Even so, it can be so hard to get the respect you deserve as a woman in sports. Serena Williams is hardly recognized enough for her kickass tennis ability (I mean, 16 grand slams?! How are we not talking about how amazing she is all the time?!). Or how about just last year in Rio with Katie Ledecky. There was an image that went around during the Olympics that can perfectly exemplify what it’s like to be a female athlete. This image features the headline “Phelps ties for silver in 100 fly” – which is surely an impressive feat. But below in non-bold font read “Ledecky sets world record in women’s 800 freestyle.” She set a world-record (and beating her personal record she had set just a few days before in the process) and still is outshined by the man who came in second. It doesn’t matter if you are the best – sometimes you are still seen as less than. We still have a long way to go, even though we have already come so far.
When I decided to start this blog, I knew that women weren’t initially allowed to participate in these games, but I didn’t realize just how close to my lifetime these events happened. Think about it, 1984 is NOT that long ago – and is in fact probably a moment that many of you or your relatives experienced. It took over 20 years of protests, rogue runners, and scientific studies to get the world (re: men) to say “Yeah, ladies! You can totally run with us!” Some of the most badass runners I know are women. It’s not your gender that determines your strength and speed – that comes from training and a drive within. I started to obtain a new love for running, especially in my hometown of Los Angeles. In fact, it was on my mind a lot when running my very first marathon, the Los Angeles Marathon just a few weeks ago. I was making history in my personal life on the very same streets that female runners made history for the world. I was nervous as all hell, but I knew if all of these other women completed this distance before me, then there was no reason I couldn’t either. It was an incredible feeling to be a part of something that women fought so hard to be able to participate in – and crossing that finish line felt so amazing.
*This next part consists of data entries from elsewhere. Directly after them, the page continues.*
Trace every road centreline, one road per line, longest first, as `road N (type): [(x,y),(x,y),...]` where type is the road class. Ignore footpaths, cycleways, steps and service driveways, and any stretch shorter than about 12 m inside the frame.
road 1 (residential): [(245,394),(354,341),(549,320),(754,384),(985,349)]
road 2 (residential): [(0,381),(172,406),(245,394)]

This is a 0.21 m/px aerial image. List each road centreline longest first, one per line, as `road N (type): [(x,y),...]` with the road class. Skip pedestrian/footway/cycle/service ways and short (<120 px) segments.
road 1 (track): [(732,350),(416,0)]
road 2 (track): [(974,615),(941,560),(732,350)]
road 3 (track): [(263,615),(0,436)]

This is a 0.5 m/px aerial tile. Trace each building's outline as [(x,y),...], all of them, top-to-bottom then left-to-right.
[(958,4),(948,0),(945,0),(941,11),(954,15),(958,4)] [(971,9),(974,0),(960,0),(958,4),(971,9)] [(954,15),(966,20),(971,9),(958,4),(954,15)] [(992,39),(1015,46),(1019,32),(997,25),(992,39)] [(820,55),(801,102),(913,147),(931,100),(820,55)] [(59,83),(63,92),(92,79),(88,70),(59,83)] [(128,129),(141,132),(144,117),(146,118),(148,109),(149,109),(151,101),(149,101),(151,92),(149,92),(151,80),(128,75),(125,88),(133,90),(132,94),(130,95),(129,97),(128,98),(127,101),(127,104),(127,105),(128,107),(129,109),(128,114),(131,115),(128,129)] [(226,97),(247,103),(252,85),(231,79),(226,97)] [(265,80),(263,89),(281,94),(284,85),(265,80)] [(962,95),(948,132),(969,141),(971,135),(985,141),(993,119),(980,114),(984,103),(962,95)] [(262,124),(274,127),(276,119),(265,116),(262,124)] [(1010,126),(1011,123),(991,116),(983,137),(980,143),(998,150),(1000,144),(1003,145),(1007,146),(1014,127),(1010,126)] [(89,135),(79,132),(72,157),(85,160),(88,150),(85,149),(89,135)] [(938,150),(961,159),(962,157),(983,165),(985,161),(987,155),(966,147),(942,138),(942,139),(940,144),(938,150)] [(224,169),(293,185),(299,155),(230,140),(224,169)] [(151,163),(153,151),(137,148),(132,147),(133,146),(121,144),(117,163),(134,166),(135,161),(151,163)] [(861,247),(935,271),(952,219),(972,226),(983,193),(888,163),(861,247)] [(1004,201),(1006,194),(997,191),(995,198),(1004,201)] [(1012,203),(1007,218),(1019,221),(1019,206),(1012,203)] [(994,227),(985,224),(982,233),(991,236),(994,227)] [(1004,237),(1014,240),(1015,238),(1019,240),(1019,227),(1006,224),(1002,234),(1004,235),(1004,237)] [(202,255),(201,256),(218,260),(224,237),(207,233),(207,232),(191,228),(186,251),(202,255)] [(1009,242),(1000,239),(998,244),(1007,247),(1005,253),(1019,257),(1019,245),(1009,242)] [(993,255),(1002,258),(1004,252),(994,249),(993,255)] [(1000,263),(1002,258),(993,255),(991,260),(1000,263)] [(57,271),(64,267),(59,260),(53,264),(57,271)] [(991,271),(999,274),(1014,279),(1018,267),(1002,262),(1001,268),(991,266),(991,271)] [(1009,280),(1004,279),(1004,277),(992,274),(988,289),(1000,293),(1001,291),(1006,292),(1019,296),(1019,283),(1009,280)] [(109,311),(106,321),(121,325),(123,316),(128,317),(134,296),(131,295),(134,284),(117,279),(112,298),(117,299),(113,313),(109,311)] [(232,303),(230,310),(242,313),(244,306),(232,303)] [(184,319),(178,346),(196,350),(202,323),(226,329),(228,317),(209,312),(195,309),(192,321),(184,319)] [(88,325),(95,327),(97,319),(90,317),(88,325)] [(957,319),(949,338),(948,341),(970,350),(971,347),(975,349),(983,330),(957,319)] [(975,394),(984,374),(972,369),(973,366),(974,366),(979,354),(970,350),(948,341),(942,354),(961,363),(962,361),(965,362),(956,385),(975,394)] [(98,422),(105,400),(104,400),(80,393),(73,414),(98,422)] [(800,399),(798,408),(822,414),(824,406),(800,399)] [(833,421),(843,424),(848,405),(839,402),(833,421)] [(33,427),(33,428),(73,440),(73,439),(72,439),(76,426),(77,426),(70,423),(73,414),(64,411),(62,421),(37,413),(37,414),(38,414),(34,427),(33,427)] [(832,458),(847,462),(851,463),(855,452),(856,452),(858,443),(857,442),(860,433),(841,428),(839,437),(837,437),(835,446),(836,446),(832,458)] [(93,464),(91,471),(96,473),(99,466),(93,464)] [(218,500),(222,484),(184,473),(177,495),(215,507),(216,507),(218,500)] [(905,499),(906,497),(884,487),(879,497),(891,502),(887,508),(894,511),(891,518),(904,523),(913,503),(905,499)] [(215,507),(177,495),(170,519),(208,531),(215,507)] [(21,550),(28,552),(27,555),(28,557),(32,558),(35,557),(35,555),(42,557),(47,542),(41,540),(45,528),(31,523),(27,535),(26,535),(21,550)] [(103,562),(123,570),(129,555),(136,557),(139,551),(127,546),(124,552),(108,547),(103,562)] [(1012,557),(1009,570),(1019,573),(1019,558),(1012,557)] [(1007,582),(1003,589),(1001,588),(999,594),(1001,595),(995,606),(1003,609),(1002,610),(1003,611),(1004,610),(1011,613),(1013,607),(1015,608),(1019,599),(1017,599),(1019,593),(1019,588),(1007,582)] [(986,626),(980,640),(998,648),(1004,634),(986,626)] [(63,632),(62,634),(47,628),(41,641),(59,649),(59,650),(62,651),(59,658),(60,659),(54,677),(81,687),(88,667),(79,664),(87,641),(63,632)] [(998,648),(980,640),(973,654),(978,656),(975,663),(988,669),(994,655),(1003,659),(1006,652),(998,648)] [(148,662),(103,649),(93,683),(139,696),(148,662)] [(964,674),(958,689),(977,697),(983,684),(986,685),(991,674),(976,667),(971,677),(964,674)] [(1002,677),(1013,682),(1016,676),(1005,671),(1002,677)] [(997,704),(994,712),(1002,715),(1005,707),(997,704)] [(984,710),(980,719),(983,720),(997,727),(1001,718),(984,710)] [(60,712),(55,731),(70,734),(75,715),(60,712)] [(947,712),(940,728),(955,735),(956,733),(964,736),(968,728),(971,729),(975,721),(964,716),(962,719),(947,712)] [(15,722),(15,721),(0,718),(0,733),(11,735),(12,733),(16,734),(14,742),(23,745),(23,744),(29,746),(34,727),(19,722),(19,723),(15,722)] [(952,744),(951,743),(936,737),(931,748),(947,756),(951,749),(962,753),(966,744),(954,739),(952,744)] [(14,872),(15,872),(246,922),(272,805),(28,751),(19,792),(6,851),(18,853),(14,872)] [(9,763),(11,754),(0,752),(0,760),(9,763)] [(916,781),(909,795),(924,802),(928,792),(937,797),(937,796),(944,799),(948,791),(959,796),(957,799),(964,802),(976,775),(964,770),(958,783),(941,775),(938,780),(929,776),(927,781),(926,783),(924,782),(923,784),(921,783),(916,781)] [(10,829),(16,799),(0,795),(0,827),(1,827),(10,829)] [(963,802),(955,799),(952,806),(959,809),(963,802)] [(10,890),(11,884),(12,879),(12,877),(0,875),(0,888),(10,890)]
Running gave me a sense of control and purpose. There is nothing I love more than pushing myself and losing myself to the beat of the music and the rhythmic steps I take. Running makes me feel good and look good from the inside-out (some of my favorite pictures I have are me with a sweaty face and that ~post run glow~), and makes me feel like I can accomplish anything. And I have my many sisters to thank for helping pave the way for me to even just run in my local races. We still have a long way to go, but I believe the day we are seen and treated as equals are closer to our grasp than we realize. Now is the time for us to push in that final sprint to the finish – it may be hard and feel impossible, but there is nothing more glorious than crossing that finish line. And remember, when you run, always make sure you Run Like A Girl.